Fig 5_Singer and Wilder
5. The activist investors. Paul Singer (left) and Charles John Wilder (right) have led the movement to return NRG to a more conventional IPP structure after the ouster of former CEO David Crane. Singer’s Elliott Management owns about 6% of NRG; Wilder’s Bluescape Resources owns about 3%. NRG’s investments in renewables, including solar power, have continued even under new leadership. The company says its utility-scale projects today deliver more than 1,200 MW of power. Courtesy: Wikipedia (Singer), Bluescape Resources (Wilder)

In November, pondering NRG’s transformation plan, the Market Realist website said, “After divesting its renewables and yieldco businesses, exposure to merchant generation will likely increase, which could make the company even riskier.”

How Do IPPs Survive?

What’s ahead for IPPs, and can they survive the gale-force market winds buffeting them?

The immediate challenge is the Trump administration’s proposal at FERC for special treatment for coal and nuclear plants based on “resilience.” FERC is not expected to adopt a rule similar to what Energy Secretary Rick Perry proposed, even though the commission now has a Republican majority. Republican commissioner Robert Powelson, a former Pennsylvania utility regulator, has made it clear that he is not interested in a broad attack on competitive markets.

EPSA’s Shelk said his group and others “have argued for years (with EPSA the first to do so in December 2013 at FERC) that energy and capacity market rules need to be reformed in light of the changing resource mix. They also need to insulate those who rely on market revenues from distorting impacts of state subsidies such as [zero emissions credits] and out-of-market contracts. FERC was already working on these issues well before the ill-advised DOE [notice of proposed rulemaking] and EPSA hopes and expects FERC will accelerate that work as it would have done anyway had the DOE [plan] never been put forward.”

A moment of optimism for IPPs came last fall when Eversource New Hampshire, a conventional state-regulated monopoly, filed a plan with the state to spin off its remaining utility generating resources—five fossil-fueled plants totaling 1,130 MW for $175 million, and nine hydro stations totaling 68 MW for $83 million. It is part of a settlement with the New Hampshire Public Utility Commission, moving generation into the ISO-New England market in an attempt to lower consumer prices.

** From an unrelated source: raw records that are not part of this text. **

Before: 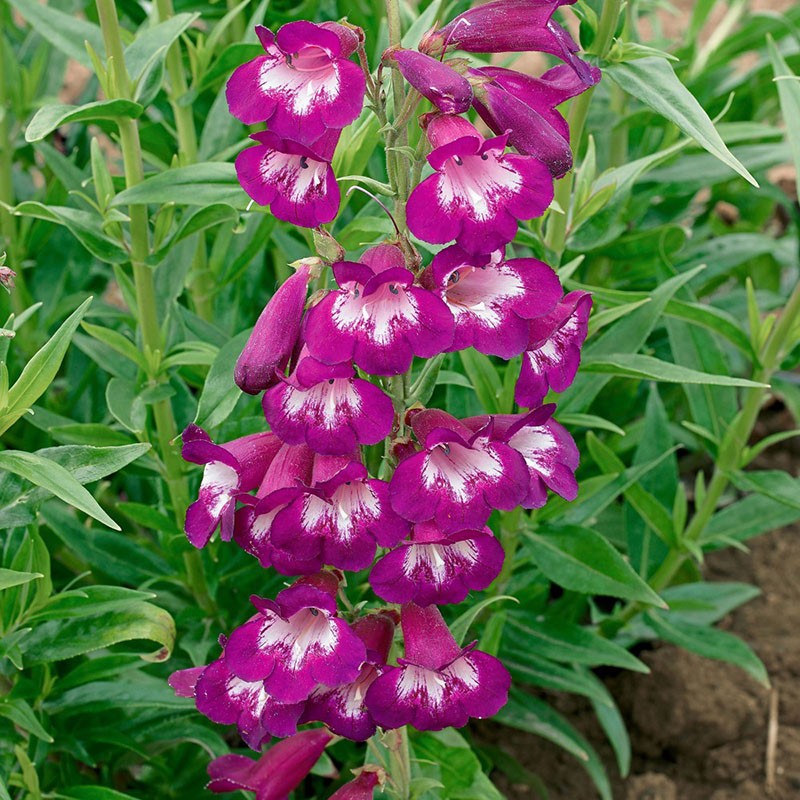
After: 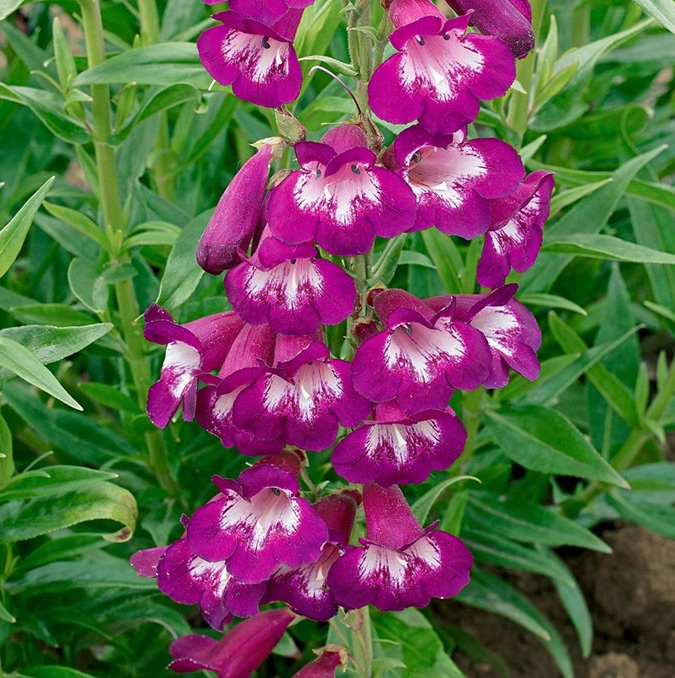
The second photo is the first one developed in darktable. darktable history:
color balance rgb: perceptual saturation grading › global saturation 0.825%
crop and rotate: left 4.865%, top 15.177%, right 10.65%
shadows and highlights: shadows 20.93, highlights -82.35, soften with gaussian
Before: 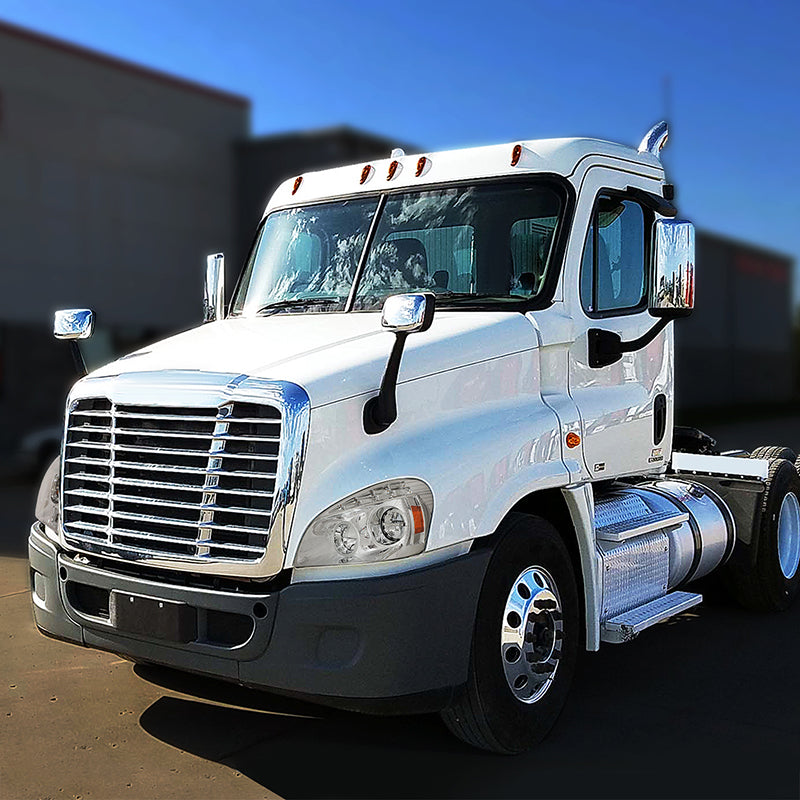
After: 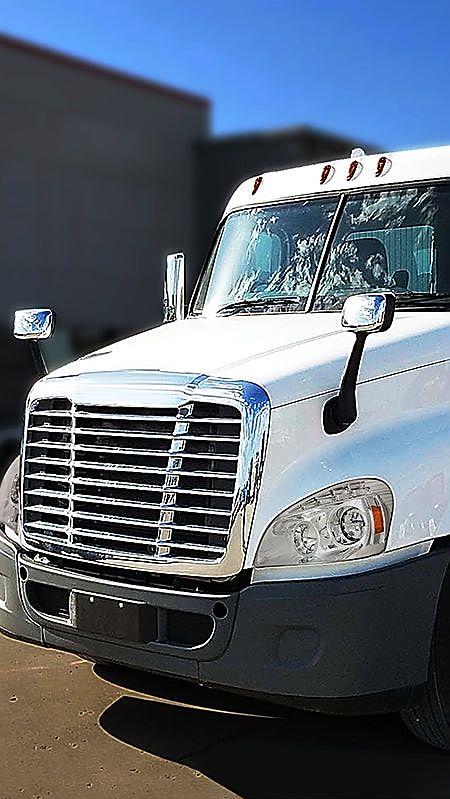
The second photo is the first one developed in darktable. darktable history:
crop: left 5.114%, right 38.589%
sharpen: radius 1.4, amount 1.25, threshold 0.7
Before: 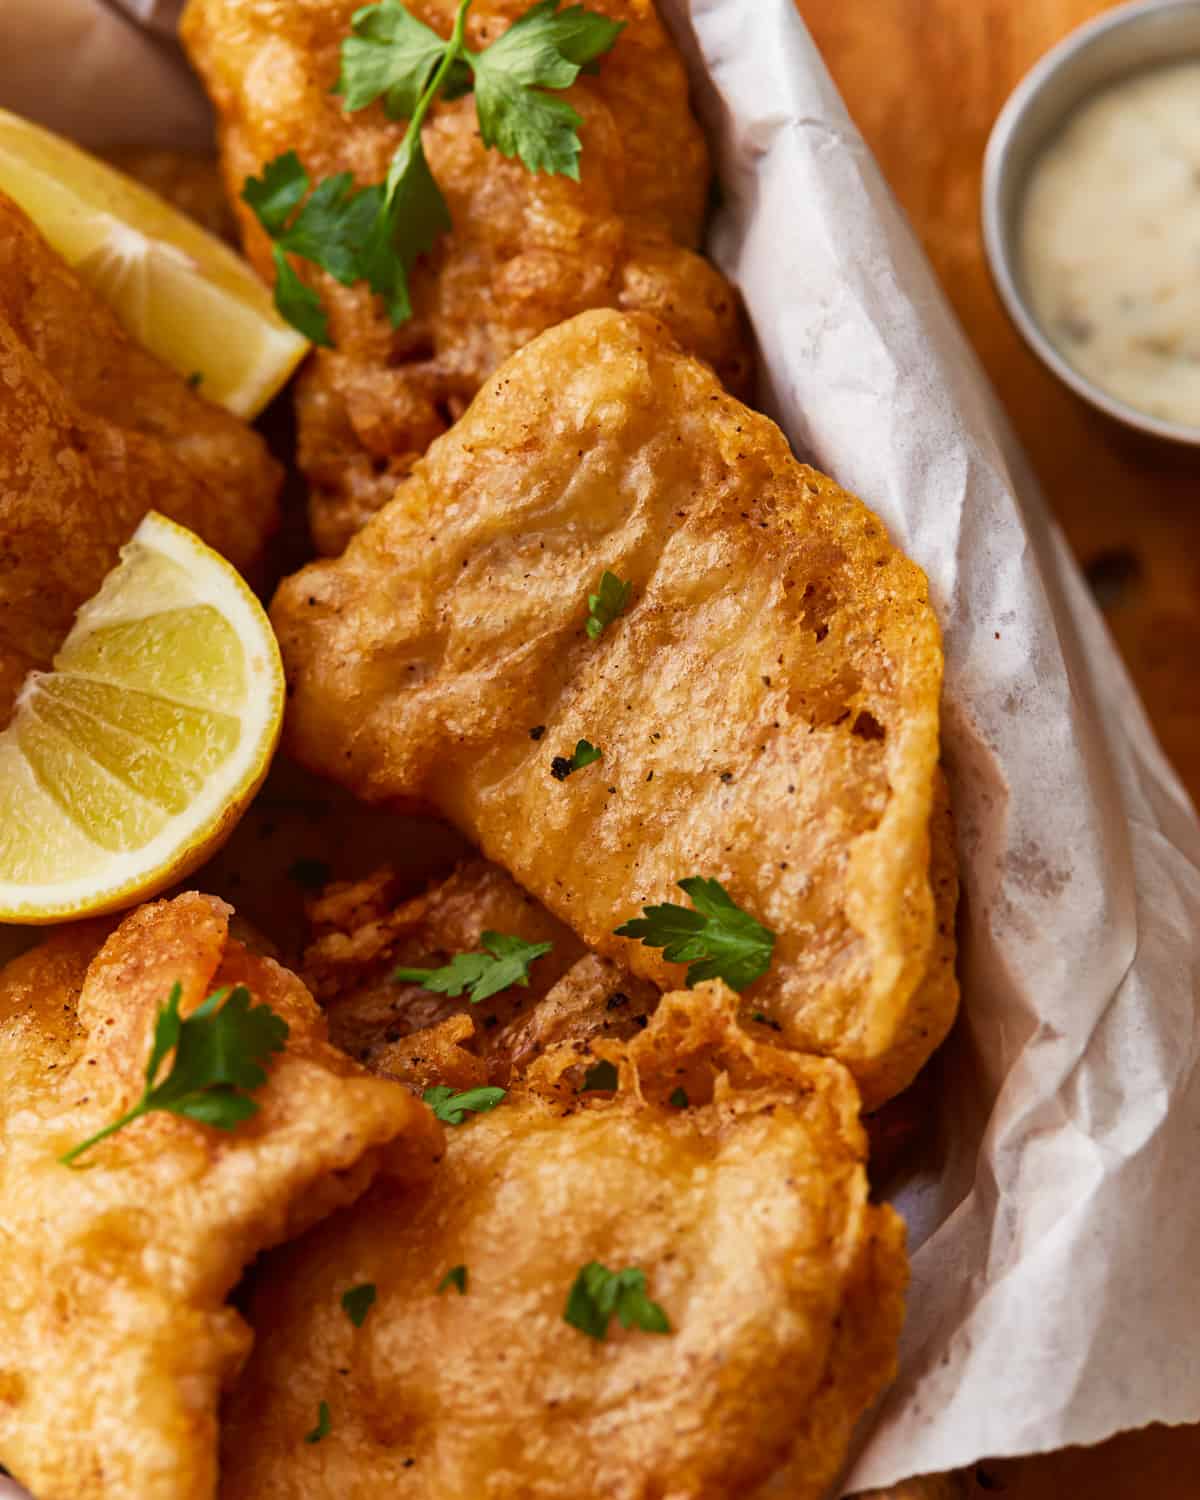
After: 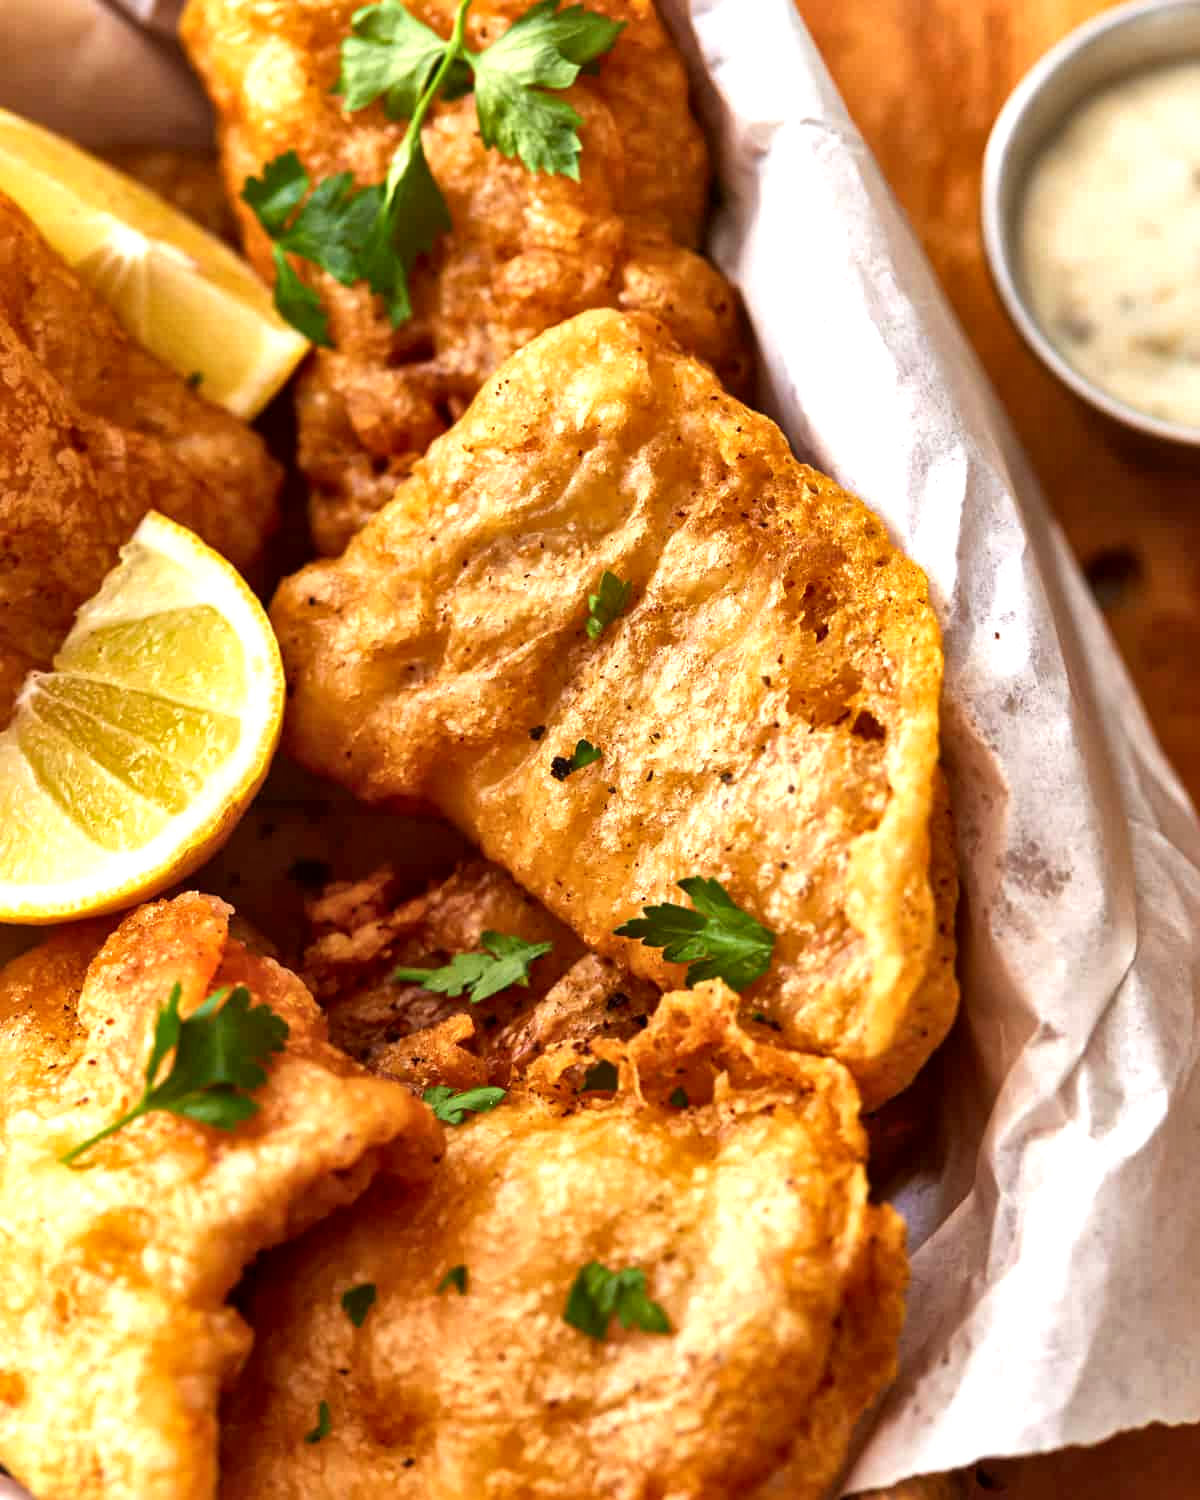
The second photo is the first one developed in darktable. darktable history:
local contrast: mode bilateral grid, contrast 20, coarseness 50, detail 161%, midtone range 0.2
exposure: black level correction 0, exposure 0.703 EV, compensate exposure bias true, compensate highlight preservation false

Last fall, the Motley Fool investment website advised IPPs to “look to new technologies for growth.” The posting by analyst Travis Holum said that “renewable energy has been surprisingly damaging and it’s this new energy source that IPPs need to adapt to or face the very real risk of going out of business.” Holum said, “It’s time to think innovatively about the future of energy and IPPs will be in trouble if they don’t. Energy storage is a great place to start looking for struggling IPPs, and if they play their cards right, they could develop a profitable business driving more renewable energy adoption, rather than watching renewables slowly kill their traditional power plant business.” ■

Kennedy Maize is a long-time energy journalist and frequent contributor to POWER.